Mit Hilfe eines Schleppers gelangen sie in ein Flüchtlingslager in Malaysia. In ruhigen
Worten, die das Grauen noch unterstreichen, erinnert sich die erwachsene Vi an
Eindrücke aus dem Lager, vor allem an die Frau, die vierzehn Kinder bei sich hat und
nicht weiß, wer diese sind.
Zitatorin
Sie hatte mitansehen müssen, wie ihrem Sohn die Kehle
durchgeschnitten wurde, weil er es gewagt hatte, sich auf den Piraten zu stürzen, der
seine schwangere Frau vergewaltigte. Als ihr Sohn und ihre Schwiegertochter ins
Meer geworfen wurden, fiel diese Mutter in Ohnmacht. Was danach geschah, wusste
sie nicht. Sie erinnerte sich nur daran, unter Leichen liegend vom Weinen der
vierzehn überlebenden Kinder aufgewacht zu sein.
Autorin
In Québec angekommen, arbeitet die Mutter als Spülerin im Restaurant;
die Brüder leben sich mühelos ein, aber Vi fällt es als Mädchen nicht leicht, den
westlich-freien Lebensstil mit ihrer asiatischen Erziehung in Einklang zu bringen. Als
Studentin geht sie eine Beziehung mit einem jungen Vietnamesen ein, wodurch sie
ihre Familie und die Familie des Mannes entehrt.
Zitatorin
Durch Personen, denen ich nie begegnet bin, kamen diese Nachrichten
auch meiner Mutter zu Ohren. Nach meiner ersten Prüfung in Verfassungsrecht
wartete sie vor meiner Wohnung. Kaum hatte sie den Fuß über die Schwelle gesetzt,
lag ich schon vor ihr auf den Knien. Sie zog nicht einmal ihren Mantel aus, weil sie
nur zwei Sätze zu sagen hatte: „Ich habe bei deiner Erziehung versagt. Ich bin nur
gekommen, um meinem Scheitern ins Antlitz zu sehen.“ Dann ging sie, so schnell sie
gekommen war, und fuhr mit meinem Bruder Lôc, der im Auto auf sie gewartet hatte,
davon.
Autorin
Kim Thúy macht nicht den Versuch, solche krassen kulturellen
Unterschiede erklären zu wollen oder gar Vorschläge für ihre Lösung zu machen. So
wird für uns als Leser die Zerrissenheit von Vi zwischen zwei Kulturen und ihre
Suche nach sich selbst nachvollziehbar. Ihre strenge, aber kluge Mutter erlaubt ihr
irgendwann, bei der ebenfalls geflohenen Freundin Há, die inzwischen in Ottawa
verheiratet ist, zu leben, und Vi fühlt sich zuerst weggeschickt. Aber dann kehrt sie
als Mitglied einer Delegation für den Wiederaufbau des Landes nach Vietnam
zurück, wo sie Vincent begegnet, der ihre große Liebe wird. Er hilft ihr zu erkennen,
dass die Handlung der Mutter ein Ausdruck ihrer Liebe zur Tochter war.
Zitatorin
Meine Mutter hat mir vor allem beigebracht, so unsichtbar wie möglich
zu sein oder mich wenigstens in einen Schatten zu verwandeln, um unangreifbar zu
werden, durch Wände gehen und mit meiner Umwelt verschmelzen zu können. In
der Kunst des Krieges, hatte sie immer wieder gesagt, bestehe die erste Lektion
darin, das eigene Verschwinden zu beherrschen.
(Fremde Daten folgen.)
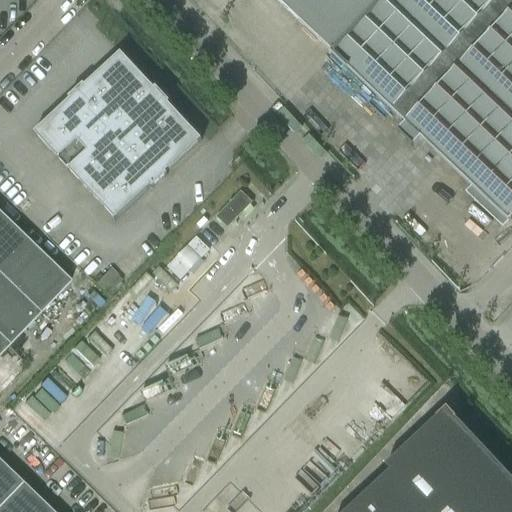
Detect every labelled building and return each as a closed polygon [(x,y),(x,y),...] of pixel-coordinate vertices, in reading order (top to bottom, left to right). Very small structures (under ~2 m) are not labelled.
[(511,0),(234,0),(237,2),(238,0),(274,0),(331,54),(334,56),(360,81),(405,124),(399,131),(413,145),(420,138),(472,187),(466,193),(503,227),(510,220),(511,222),(511,0)] [(71,102),(35,135),(116,221),(152,188),(153,190),(167,176),(166,175),(202,141),(168,105),(170,104),(157,89),(155,91),(121,55),(85,88),(84,86),(69,100),(71,102)] [(242,192),(217,218),(228,230),(253,204),(242,192)] [(0,216),(0,281),(38,318),(71,284),(0,216)] [(197,238),(168,268),(181,281),(210,251),(197,238)] [(0,281),(0,338),(10,348),(38,318),(0,281)] [(0,358),(10,348),(0,338),(0,358)] [(391,473),(348,511),(511,511),(511,479),(447,411),(386,468),(391,473)] [(0,507),(21,485),(0,464),(0,507)] [(0,511),(48,511),(21,485),(0,507),(0,511)]
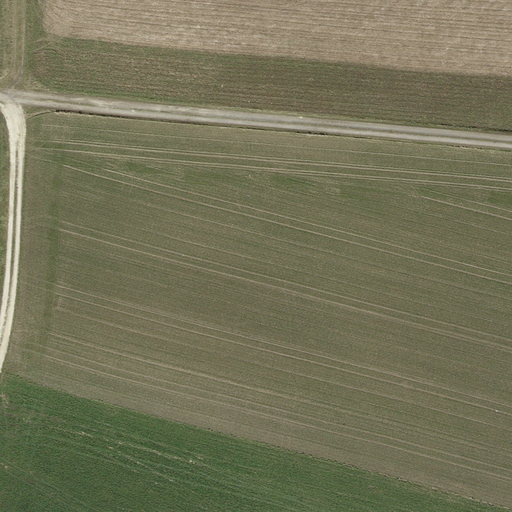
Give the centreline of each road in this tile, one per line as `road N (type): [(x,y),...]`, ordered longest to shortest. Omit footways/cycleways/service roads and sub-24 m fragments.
road 1 (track): [(0,96),(511,143)]
road 2 (track): [(0,359),(24,0)]
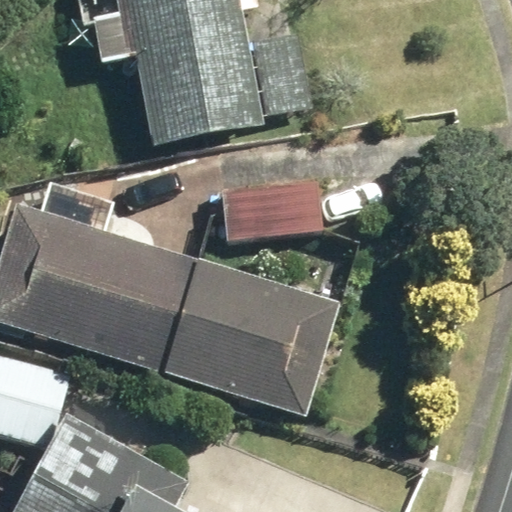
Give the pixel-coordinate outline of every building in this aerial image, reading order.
[(242,0),(72,0),(90,79),(122,72),(143,166),(257,141),(254,131),(308,119),(290,43),(254,51),(242,0)] [(323,178),(229,190),(236,243),(330,231),(323,178)] [(348,301),(25,204),(0,286),(0,323),(313,417),(348,301)] [(79,373),(5,354),(0,371),(0,433),(59,449),(79,373)] [(200,481),(78,418),(28,511),(213,511),(190,500),(200,481)]
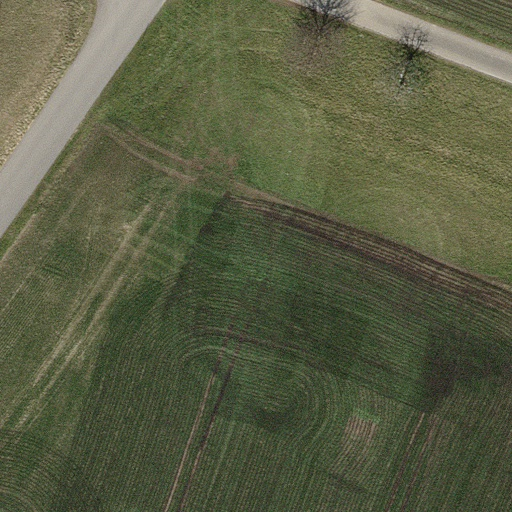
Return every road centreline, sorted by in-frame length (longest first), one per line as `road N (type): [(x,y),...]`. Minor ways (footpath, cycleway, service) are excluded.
road 1 (residential): [(140,0),(0,204)]
road 2 (track): [(511,68),(336,0)]
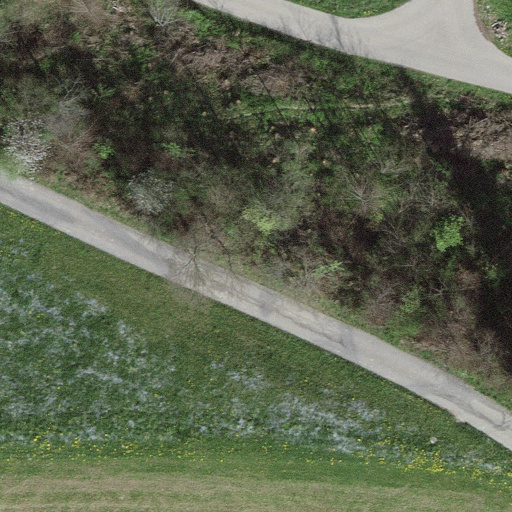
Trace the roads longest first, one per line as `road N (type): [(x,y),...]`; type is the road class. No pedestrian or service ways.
road 1 (unclassified): [(0,187),(378,358),(511,434)]
road 2 (unclassified): [(237,0),(511,79)]
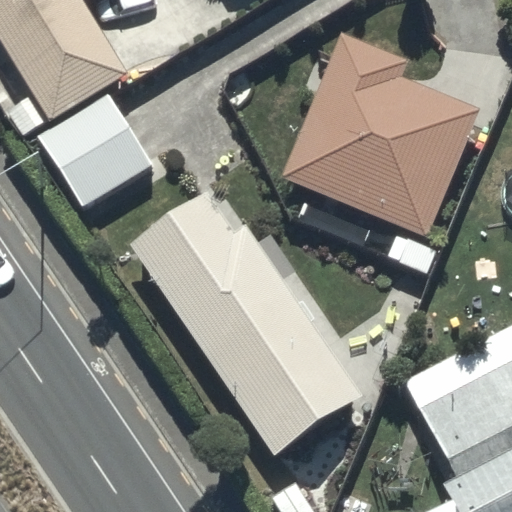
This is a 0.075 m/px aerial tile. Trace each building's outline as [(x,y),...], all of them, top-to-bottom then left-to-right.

Dank dem Echo meiner Stimme in
Vincents schützenden Armen konnte ich den Wunsch meiner Mutter verstehen, mich
wegzuschicken und anders aufwachsen zu lassen, damit ich nicht das gleiche
Schicksal erlebte wie sie.
Autorin
Kim Thúy erzählt ihre leise Geschichte auf sehr asiatische Weise:
Dinge und Speisen werden hier zu Trägern der Gefühle. Heimatgefühl entsteht beim
Duft von geröstetem Zitronengras und dem von in Limetten-Fischsoße sautierten
Bambussprossen. Und wenn Vis Mutter ihrer vietnamesischen Schwiegertochter
beibringt, das Huhn auf die komplizierte traditionelle Art zuzubereiten, und ihrem
zweiten Sohn den Kofferraum voller Speisen packt, weil seine amerikanische Frau
nicht kochen kann, dann ist auch das ein Ausdruck von Liebe. Kim Thúy lässt offen,
ob es Vi gelingen wird, eine starke und unabhängige Frau zu werden, oder ob sich in
ihrem Leben das Schicksal der Mutter wiederholt. Aber vielleicht ist Vis Erkenntnis,
dass Vietnam nicht mehr ihre Heimat ist, ein erster wichtiger Schritt in die Freiheit.